**What is needed**
The copy you return should hold every record below word for word and no images.

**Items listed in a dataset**
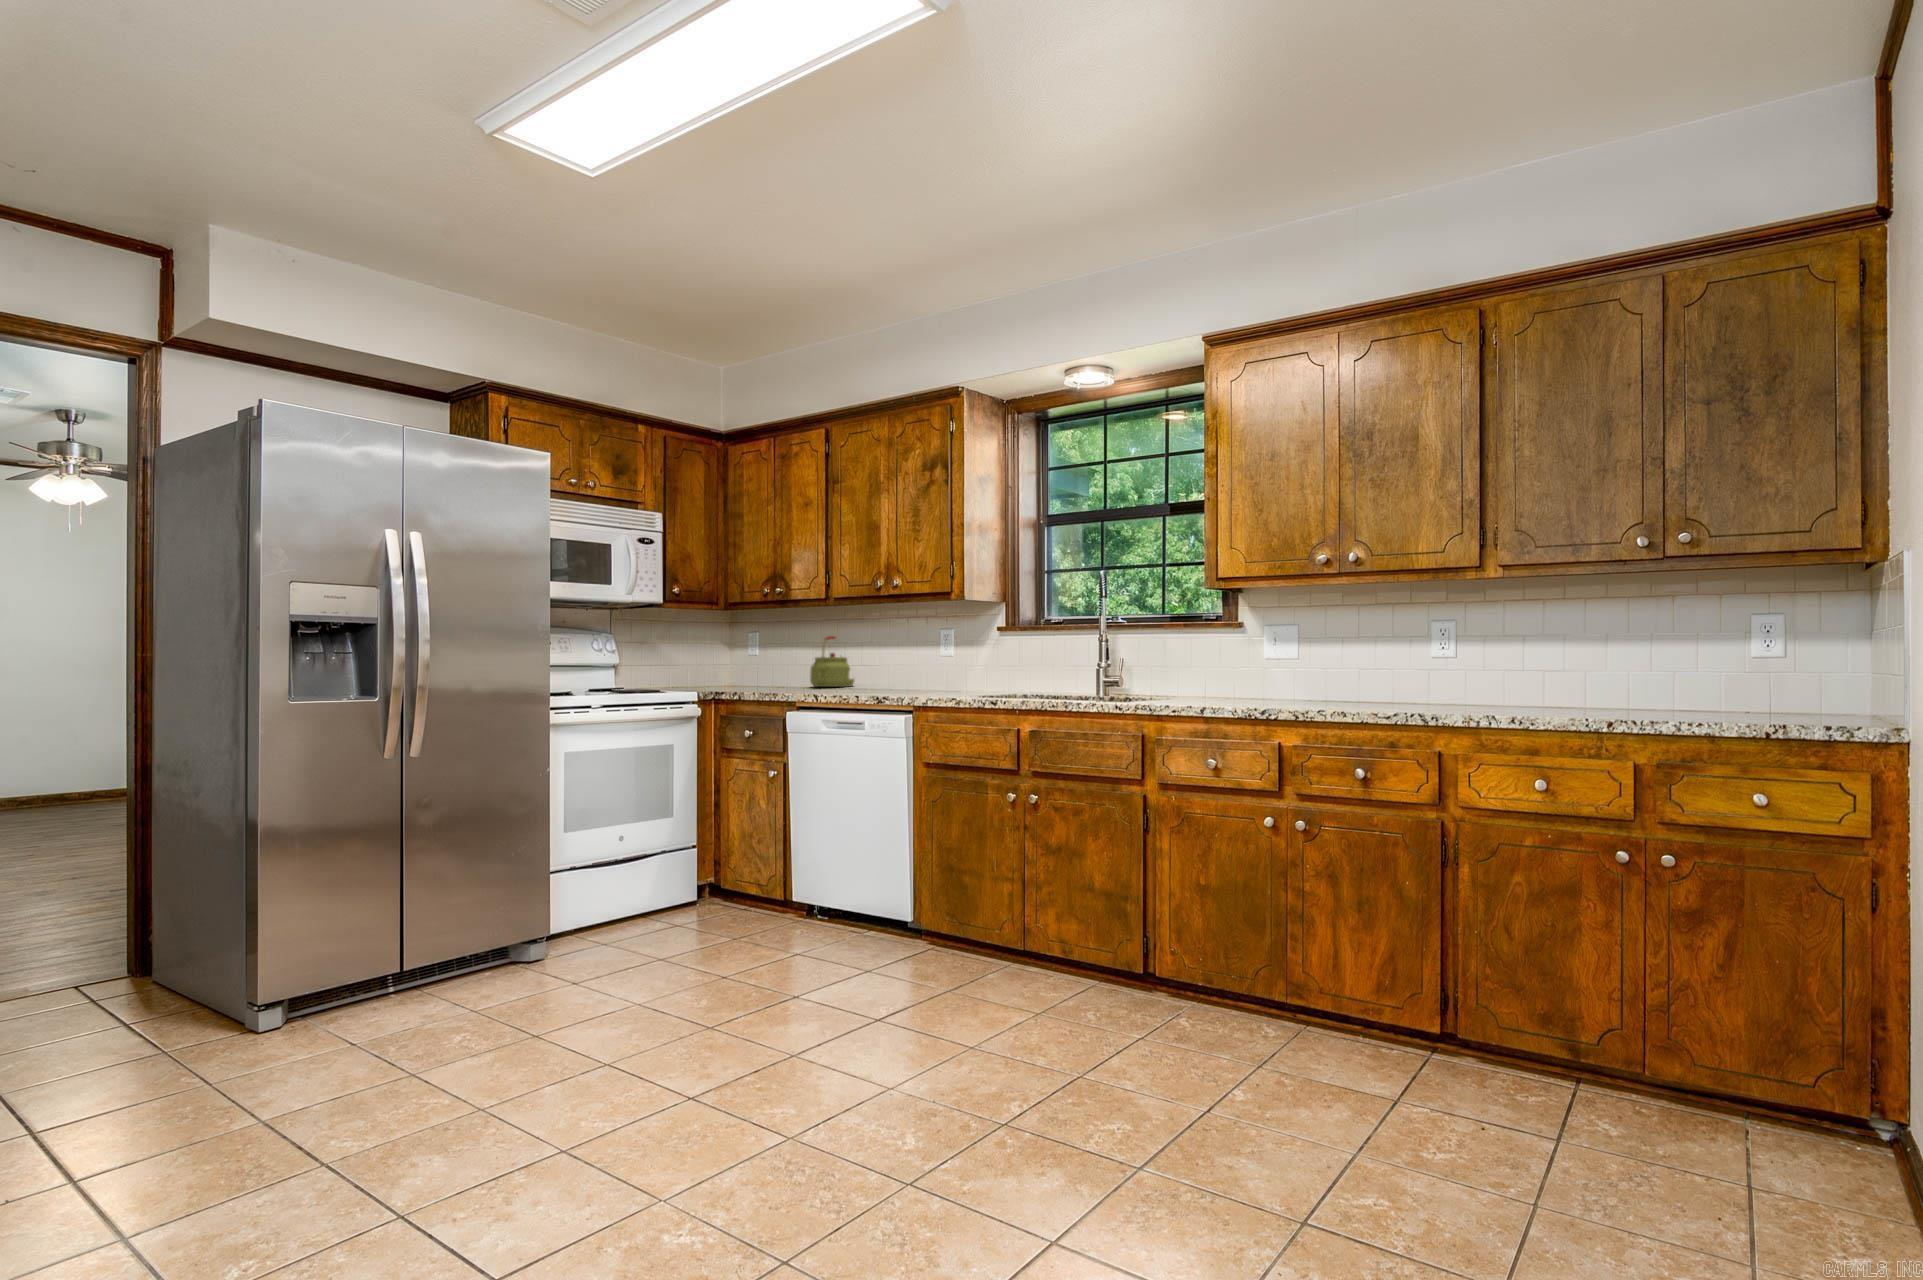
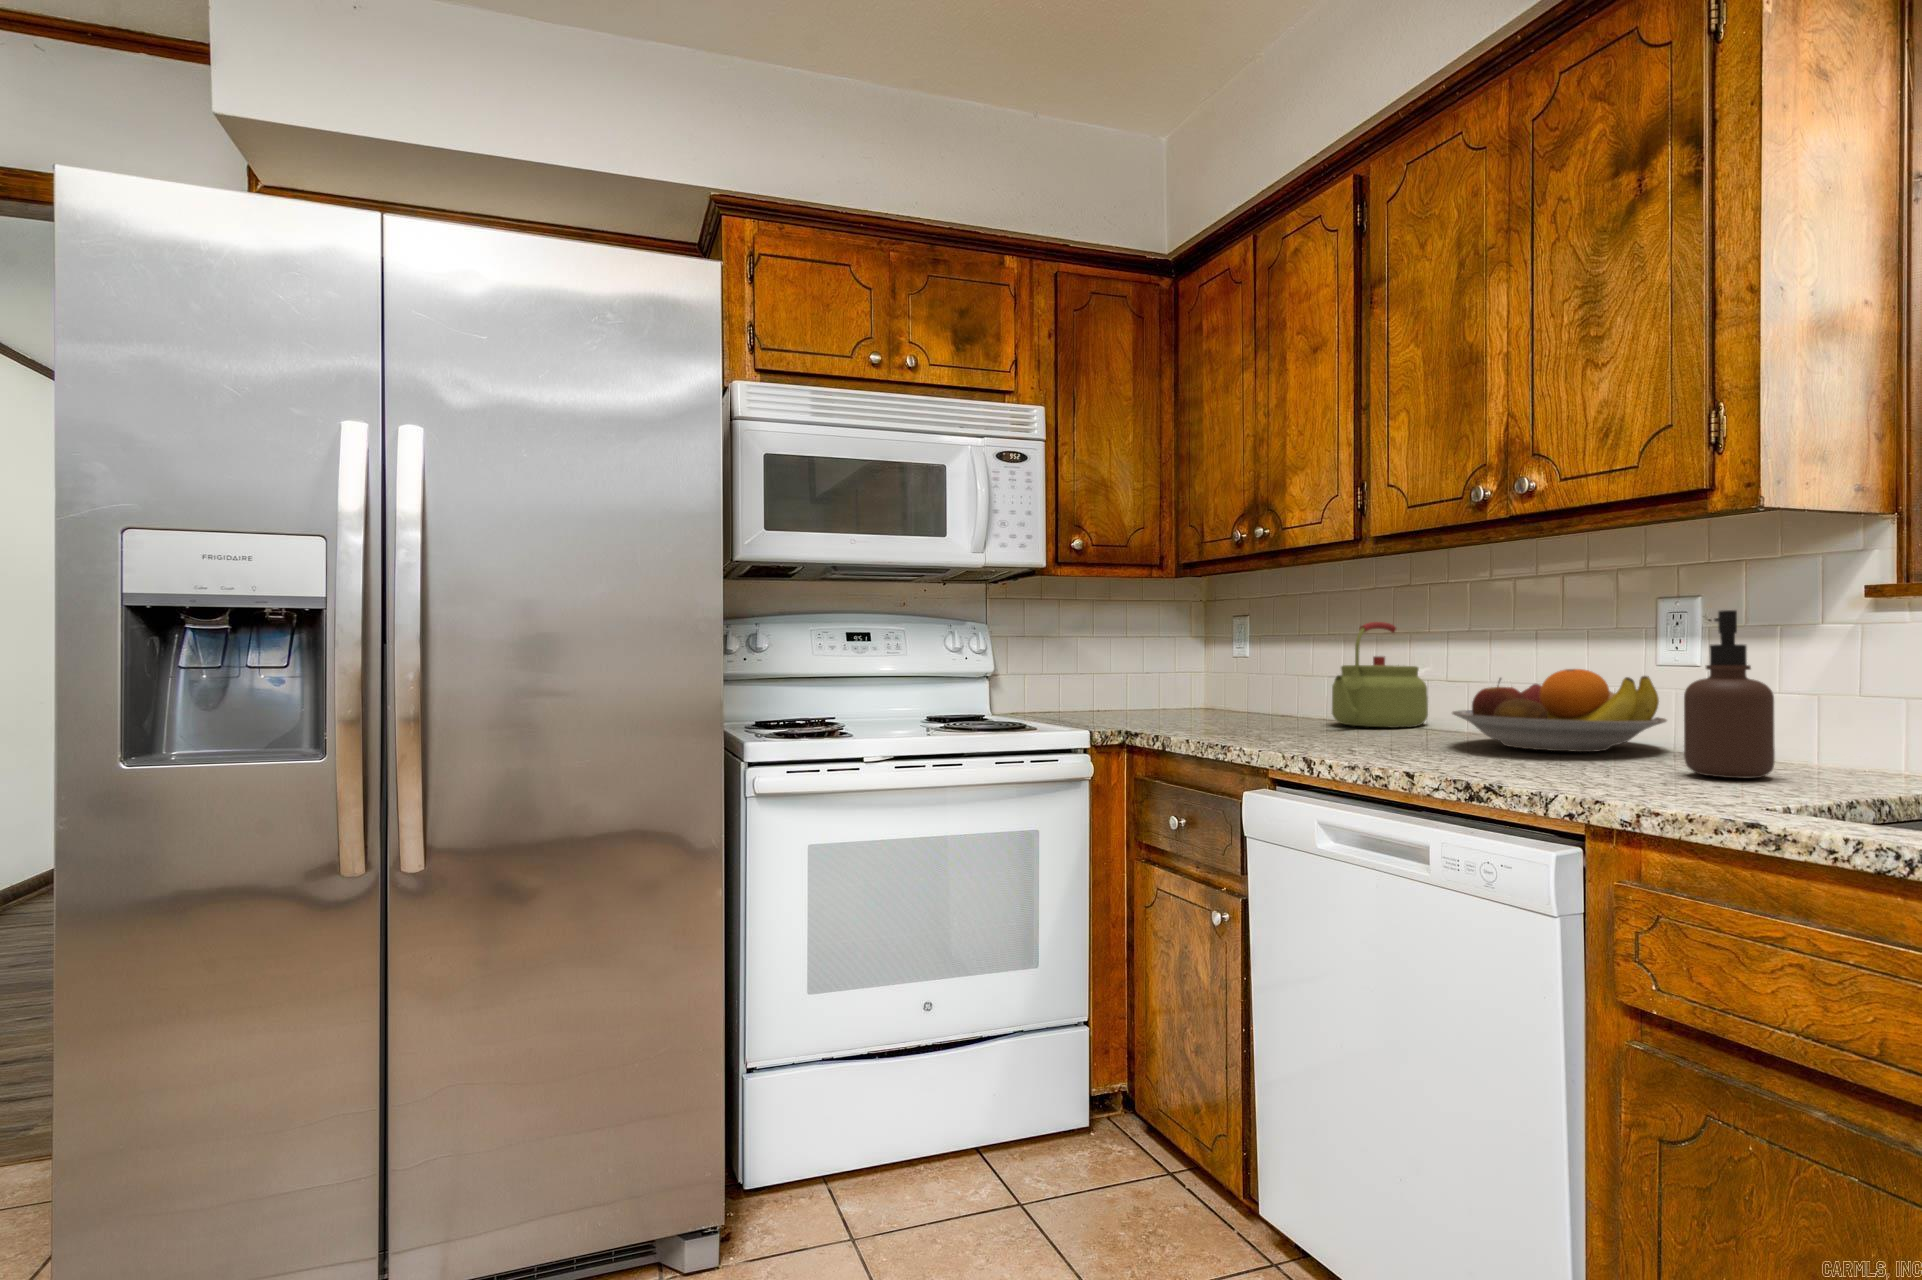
soap dispenser: none [946,634,971,693] -> present [1684,610,1775,778]
fruit bowl: none [867,656,945,690] -> present [1452,669,1667,752]

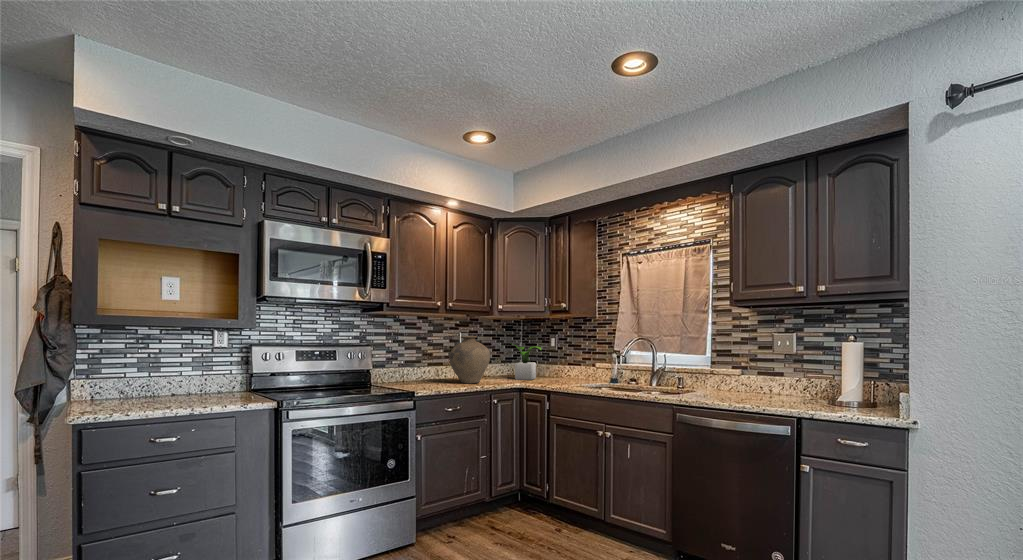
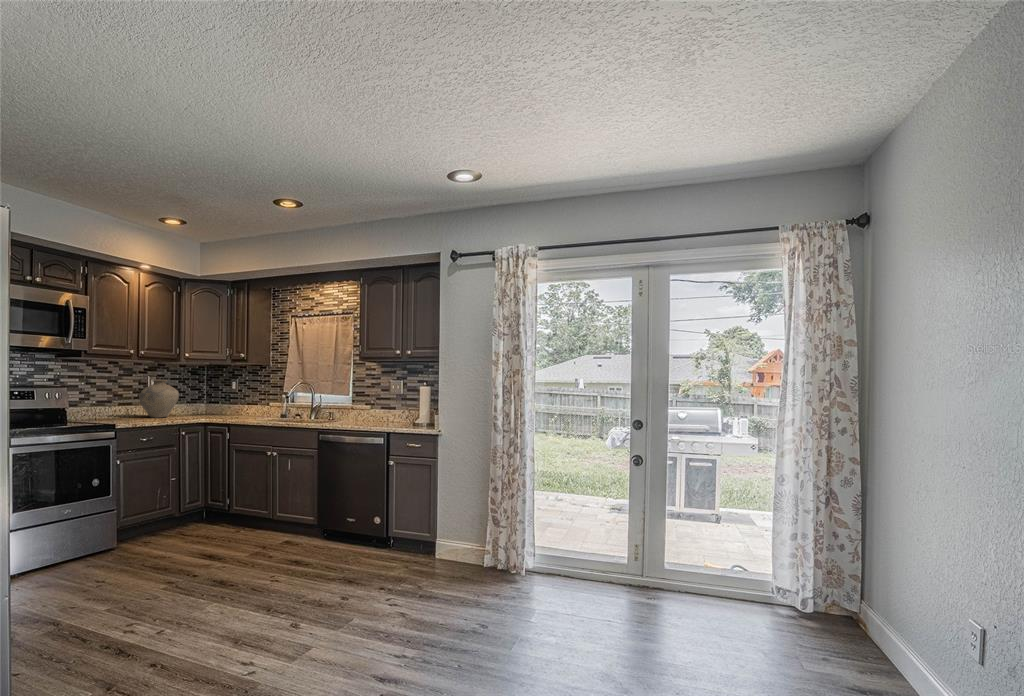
potted plant: present [515,345,541,380] -> none [186,387,224,415]

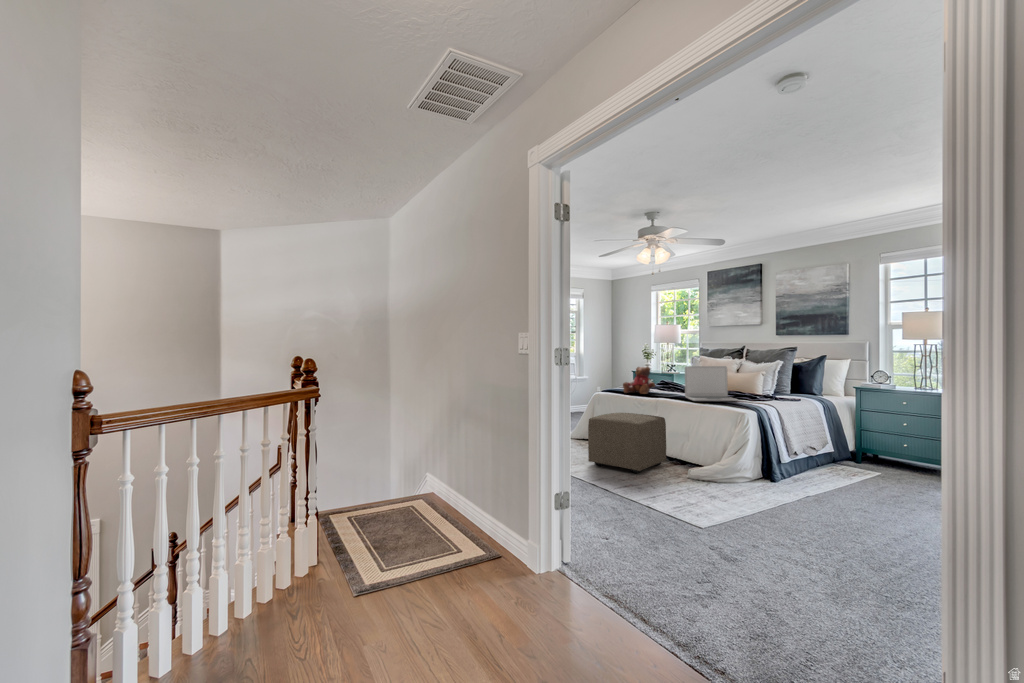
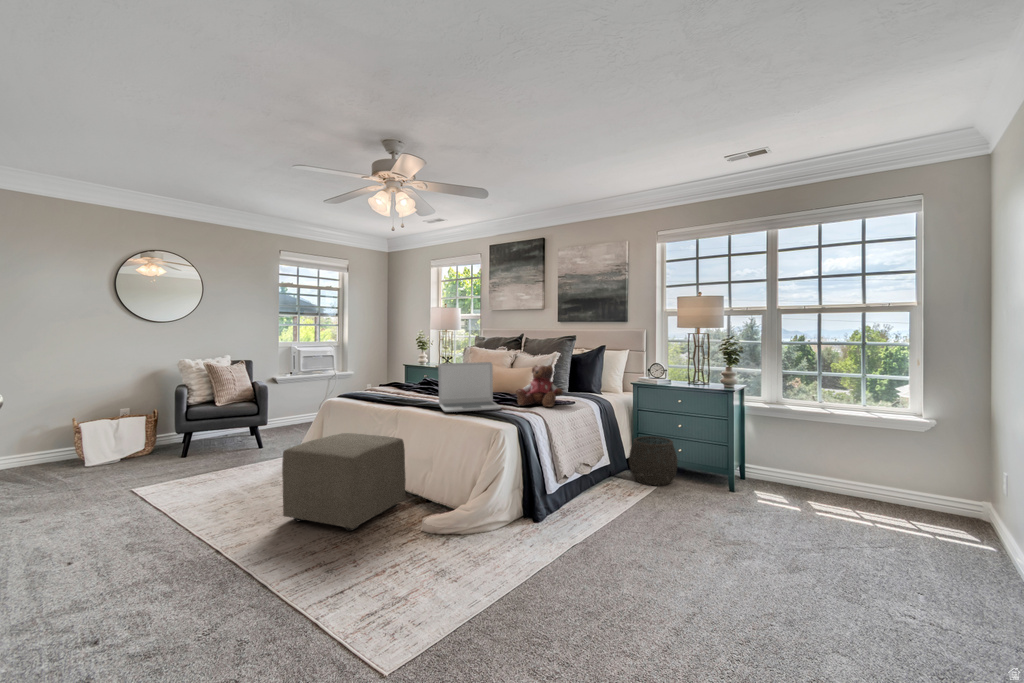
teddy bear: present [623,367,655,394] -> present [516,365,563,407]
woven basket: none [852,432,903,473] -> present [629,436,678,485]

**Your response**
soap dispenser: none [946,634,971,693] -> present [1684,610,1775,778]
fruit bowl: none [867,656,945,690] -> present [1452,669,1667,752]

potted plant: present [515,345,541,380] -> none [186,387,224,415]

teddy bear: present [623,367,655,394] -> present [516,365,563,407]
woven basket: none [852,432,903,473] -> present [629,436,678,485]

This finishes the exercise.